[PROBLEM TO WORK ON] For each record below, output its text exactly and skip any picture.

[INPUT DATA]
——————

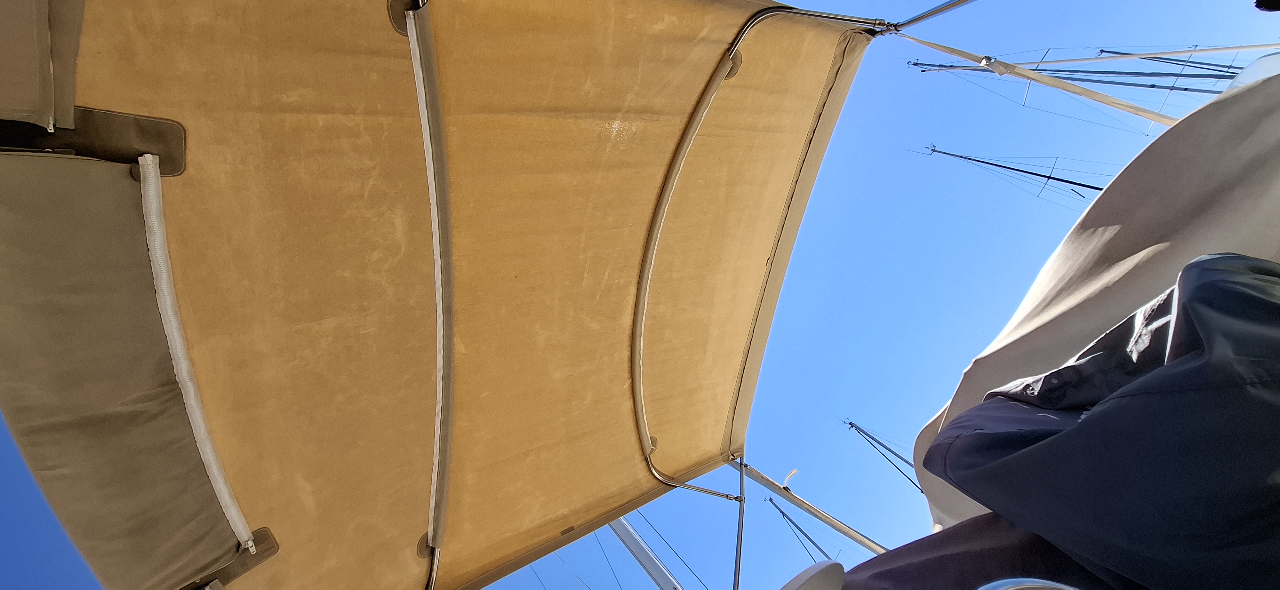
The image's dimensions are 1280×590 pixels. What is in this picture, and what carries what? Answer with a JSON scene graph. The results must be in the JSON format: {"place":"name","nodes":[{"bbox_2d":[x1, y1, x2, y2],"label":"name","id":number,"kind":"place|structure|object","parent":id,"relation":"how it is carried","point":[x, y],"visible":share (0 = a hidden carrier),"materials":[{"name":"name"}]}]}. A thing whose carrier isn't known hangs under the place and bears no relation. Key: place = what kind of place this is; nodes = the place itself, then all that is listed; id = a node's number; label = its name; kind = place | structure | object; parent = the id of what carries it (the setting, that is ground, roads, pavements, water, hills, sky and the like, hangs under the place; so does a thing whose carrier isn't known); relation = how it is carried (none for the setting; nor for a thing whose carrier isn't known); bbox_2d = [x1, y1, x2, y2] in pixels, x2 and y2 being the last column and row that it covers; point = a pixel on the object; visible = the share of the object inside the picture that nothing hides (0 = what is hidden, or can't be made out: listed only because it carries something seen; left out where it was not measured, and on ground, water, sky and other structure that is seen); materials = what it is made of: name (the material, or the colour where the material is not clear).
{"place":"outdoors","nodes":[
{"label":"outdoors","id":0,"kind":"place"},
{"bbox_2d":[0,0,1279,589],"label":"sky","id":1,"kind":"structure","parent":0,"point":[932,401],"materials":[{"name":"blue"}]},
{"bbox_2d":[846,417,924,490],"label":"mast","id":2,"kind":"object","parent":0,"point":[851,424],"visible":0.63,"materials":[{"name":"grey metal"}]},
{"bbox_2d":[916,143,1106,200],"label":"mast","id":3,"kind":"object","parent":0,"point":[988,163],"visible":0.68,"materials":[{"name":"black metal"}]},
{"bbox_2d":[905,54,1232,95],"label":"mast","id":4,"kind":"object","parent":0,"point":[1185,89],"visible":0.66,"materials":[{"name":"grey metal"}]},
{"bbox_2d":[1027,42,1277,66],"label":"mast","id":5,"kind":"object","parent":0,"point":[1154,53],"visible":0.92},
{"bbox_2d":[1089,48,1253,75],"label":"mast","id":6,"kind":"object","parent":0,"point":[1123,53],"visible":0.59,"materials":[{"name":"grey metal"}]},
{"bbox_2d":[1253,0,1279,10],"label":"dark object","id":7,"kind":"object","parent":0,"point":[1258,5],"visible":0.97,"materials":[{"name":"black"}]},
{"label":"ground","id":8,"kind":"structure","parent":0},
{"bbox_2d":[606,516,682,589],"label":"mast","id":9,"kind":"object","parent":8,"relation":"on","point":[643,561],"visible":0.49,"materials":[{"name":"white metal"}]},
{"bbox_2d":[732,452,746,589],"label":"metal pole","id":10,"kind":"object","parent":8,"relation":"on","point":[736,572],"visible":0.7,"materials":[{"name":"grey metal"}]},
{"bbox_2d":[1,0,886,589],"label":"awning","id":11,"kind":"object","parent":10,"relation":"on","point":[724,41],"visible":0.93,"materials":[{"name":"beige fabric"}]},
{"bbox_2d":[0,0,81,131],"label":"flap","id":12,"kind":"object","parent":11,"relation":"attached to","point":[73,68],"visible":0.99,"materials":[{"name":"brown fabric"}]},
{"bbox_2d":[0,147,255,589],"label":"lower flap","id":13,"kind":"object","parent":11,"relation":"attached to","point":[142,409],"visible":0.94,"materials":[{"name":"brown fabric"}]},
{"bbox_2d":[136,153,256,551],"label":"rod","id":14,"kind":"object","parent":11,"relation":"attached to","point":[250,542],"visible":0.97,"materials":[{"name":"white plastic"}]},
{"bbox_2d":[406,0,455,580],"label":"pole","id":15,"kind":"object","parent":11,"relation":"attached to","point":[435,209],"visible":0.98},
{"bbox_2d":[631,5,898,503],"label":"curved metal pole","id":16,"kind":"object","parent":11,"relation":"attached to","point":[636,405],"visible":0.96,"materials":[{"name":"silver metal"}]},
{"bbox_2d":[731,458,890,554],"label":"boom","id":17,"kind":"object","parent":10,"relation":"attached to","point":[798,504],"visible":0.69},
{"bbox_2d":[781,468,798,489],"label":"strap","id":18,"kind":"object","parent":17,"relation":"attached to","point":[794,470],"visible":0.83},
{"bbox_2d":[764,495,831,561],"label":"mast","id":19,"kind":"object","parent":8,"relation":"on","point":[769,500],"visible":0.67,"materials":[{"name":"grey metal"}]},
{"bbox_2d":[781,561,845,589],"label":"white object","id":20,"kind":"object","parent":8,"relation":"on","point":[832,565],"visible":0.92,"materials":[{"name":"white"}]},
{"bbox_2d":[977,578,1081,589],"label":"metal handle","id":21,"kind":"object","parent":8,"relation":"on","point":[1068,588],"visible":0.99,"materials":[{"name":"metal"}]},
{"bbox_2d":[913,61,1279,538],"label":"boat cover","id":22,"kind":"object","parent":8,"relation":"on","point":[1052,264],"visible":0.61,"materials":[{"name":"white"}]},
{"bbox_2d":[841,512,1131,589],"label":"boat cover","id":23,"kind":"object","parent":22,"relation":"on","point":[898,567],"visible":0.44,"materials":[{"name":"fabric"}]},
{"bbox_2d":[884,22,1179,125],"label":"strap","id":24,"kind":"object","parent":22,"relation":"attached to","point":[956,53],"visible":0.95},
{"bbox_2d":[882,0,977,31],"label":"metal pole","id":25,"kind":"object","parent":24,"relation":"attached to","point":[933,11],"visible":0.98,"materials":[{"name":"metal"}]},
{"bbox_2d":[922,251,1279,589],"label":"dark navy cover","id":26,"kind":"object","parent":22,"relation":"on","point":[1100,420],"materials":[{"name":"blue fabric"}]}
]}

——————

[TASK ANSWER]
The image's dimensions are 1280×590 pixels. What is in this picture, and what carries what? Answer with a JSON scene graph. The results must be in the JSON format: {"place":"name","nodes":[{"bbox_2d":[x1, y1, x2, y2],"label":"name","id":number,"kind":"place|structure|object","parent":id,"relation":"how it is carried","point":[x, y],"visible":share (0 = a hidden carrier),"materials":[{"name":"name"}]}]}. A thing whose carrier isn't known hangs under the place and bears no relation. Key: place = what kind of place this is; nodes = the place itself, then all that is listed; id = a node's number; label = its name; kind = place | structure | object; parent = the id of what carries it (the setting, that is ground, roads, pavements, water, hills, sky and the like, hangs under the place; so does a thing whose carrier isn't known); relation = how it is carried (none for the setting; nor for a thing whose carrier isn't known); bbox_2d = [x1, y1, x2, y2] in pixels, x2 and y2 being the last column and row that it covers; point = a pixel on the object; visible = the share of the object inside the picture that nothing hides (0 = what is hidden, or can't be made out: listed only because it carries something seen; left out where it was not measured, and on ground, water, sky and other structure that is seen); materials = what it is made of: name (the material, or the colour where the material is not clear).
{"place":"outdoors","nodes":[
{"label":"outdoors","id":0,"kind":"place"},
{"bbox_2d":[0,0,1279,589],"label":"sky","id":1,"kind":"structure","parent":0,"point":[932,401],"materials":[{"name":"blue"}]},
{"bbox_2d":[846,417,924,490],"label":"mast","id":2,"kind":"object","parent":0,"point":[851,424],"visible":0.63,"materials":[{"name":"grey metal"}]},
{"bbox_2d":[916,143,1106,200],"label":"mast","id":3,"kind":"object","parent":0,"point":[988,163],"visible":0.68,"materials":[{"name":"black metal"}]},
{"bbox_2d":[905,54,1232,95],"label":"mast","id":4,"kind":"object","parent":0,"point":[1185,89],"visible":0.66,"materials":[{"name":"grey metal"}]},
{"bbox_2d":[1027,42,1277,66],"label":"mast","id":5,"kind":"object","parent":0,"point":[1154,53],"visible":0.92},
{"bbox_2d":[1089,48,1253,75],"label":"mast","id":6,"kind":"object","parent":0,"point":[1123,53],"visible":0.59,"materials":[{"name":"grey metal"}]},
{"bbox_2d":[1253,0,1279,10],"label":"dark object","id":7,"kind":"object","parent":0,"point":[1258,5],"visible":0.97,"materials":[{"name":"black"}]},
{"label":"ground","id":8,"kind":"structure","parent":0},
{"bbox_2d":[606,516,682,589],"label":"mast","id":9,"kind":"object","parent":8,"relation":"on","point":[643,561],"visible":0.49,"materials":[{"name":"white metal"}]},
{"bbox_2d":[732,452,746,589],"label":"metal pole","id":10,"kind":"object","parent":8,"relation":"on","point":[736,572],"visible":0.7,"materials":[{"name":"grey metal"}]},
{"bbox_2d":[1,0,886,589],"label":"awning","id":11,"kind":"object","parent":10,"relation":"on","point":[724,41],"visible":0.93,"materials":[{"name":"beige fabric"}]},
{"bbox_2d":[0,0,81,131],"label":"flap","id":12,"kind":"object","parent":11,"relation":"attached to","point":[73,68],"visible":0.99,"materials":[{"name":"brown fabric"}]},
{"bbox_2d":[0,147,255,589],"label":"lower flap","id":13,"kind":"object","parent":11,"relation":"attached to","point":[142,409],"visible":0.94,"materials":[{"name":"brown fabric"}]},
{"bbox_2d":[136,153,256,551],"label":"rod","id":14,"kind":"object","parent":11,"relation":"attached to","point":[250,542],"visible":0.97,"materials":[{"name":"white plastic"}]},
{"bbox_2d":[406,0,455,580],"label":"pole","id":15,"kind":"object","parent":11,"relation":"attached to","point":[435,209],"visible":0.98},
{"bbox_2d":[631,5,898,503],"label":"curved metal pole","id":16,"kind":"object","parent":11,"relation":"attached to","point":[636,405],"visible":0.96,"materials":[{"name":"silver metal"}]},
{"bbox_2d":[731,458,890,554],"label":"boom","id":17,"kind":"object","parent":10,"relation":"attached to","point":[798,504],"visible":0.69},
{"bbox_2d":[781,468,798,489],"label":"strap","id":18,"kind":"object","parent":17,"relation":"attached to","point":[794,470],"visible":0.83},
{"bbox_2d":[764,495,831,561],"label":"mast","id":19,"kind":"object","parent":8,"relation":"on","point":[769,500],"visible":0.67,"materials":[{"name":"grey metal"}]},
{"bbox_2d":[781,561,845,589],"label":"white object","id":20,"kind":"object","parent":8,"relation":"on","point":[832,565],"visible":0.92,"materials":[{"name":"white"}]},
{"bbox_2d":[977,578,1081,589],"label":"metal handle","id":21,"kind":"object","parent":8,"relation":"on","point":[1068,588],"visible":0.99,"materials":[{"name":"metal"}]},
{"bbox_2d":[913,61,1279,538],"label":"boat cover","id":22,"kind":"object","parent":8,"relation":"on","point":[1052,264],"visible":0.61,"materials":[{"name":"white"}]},
{"bbox_2d":[841,512,1131,589],"label":"boat cover","id":23,"kind":"object","parent":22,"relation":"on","point":[898,567],"visible":0.44,"materials":[{"name":"fabric"}]},
{"bbox_2d":[884,22,1179,125],"label":"strap","id":24,"kind":"object","parent":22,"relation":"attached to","point":[956,53],"visible":0.95},
{"bbox_2d":[882,0,977,31],"label":"metal pole","id":25,"kind":"object","parent":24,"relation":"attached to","point":[933,11],"visible":0.98,"materials":[{"name":"metal"}]},
{"bbox_2d":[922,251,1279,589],"label":"dark navy cover","id":26,"kind":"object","parent":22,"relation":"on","point":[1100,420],"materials":[{"name":"blue fabric"}]}
]}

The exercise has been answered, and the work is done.